Work instructions »
Can you output the text lines of the items below as a JSON list of strings, one string per line, with blank lines skipped and the pictures left out?

Record set »

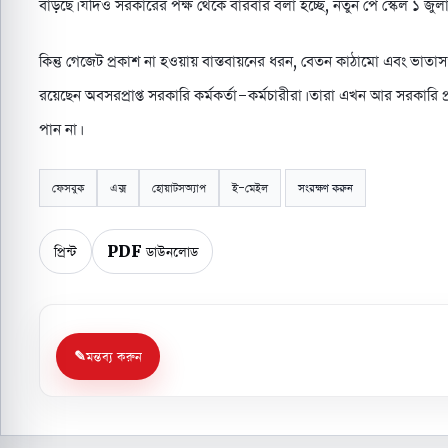
বাড়ছে। যদিও সরকারের পক্ষ থেকে বারবার বলা হচ্ছে, নতুন পে স্কেল ১ জুলা
কিন্তু গেজেট প্রকাশ না হওয়ায় বাস্তবায়নের ধরন, বেতন কাঠামো এবং ভাতাসংক্রা
রয়েছেন অবসরপ্রাপ্ত সরকারি কর্মকর্তা-কর্মচারীরা। তারা এখন আর সরকারি প্
পান না।
ফেসবুক
এক্স
হোয়াটসঅ্যাপ
ই-মেইল
সংরক্ষণ করুন
প্রিন্ট
PDF ডাউনলোড
মন্তব্য করুন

Response »
[
  "বাড়ছে। যদিও সরকারের পক্ষ থেকে বারবার বলা হচ্ছে, নতুন পে স্কেল ১ জুলা",
  "কিন্তু গেজেট প্রকাশ না হওয়ায় বাস্তবায়নের ধরন, বেতন কাঠামো এবং ভাতাসংক্রা",
  "রয়েছেন অবসরপ্রাপ্ত সরকারি কর্মকর্তা-কর্মচারীরা। তারা এখন আর সরকারি প্",
  "পান না।",
  "ফেসবুক",
  "এক্স",
  "হোয়াটসঅ্যাপ",
  "ই-মেইল",
  "সংরক্ষণ করুন",
  "প্রিন্ট",
  "PDF ডাউনলোড",
  "মন্তব্য করুন"
]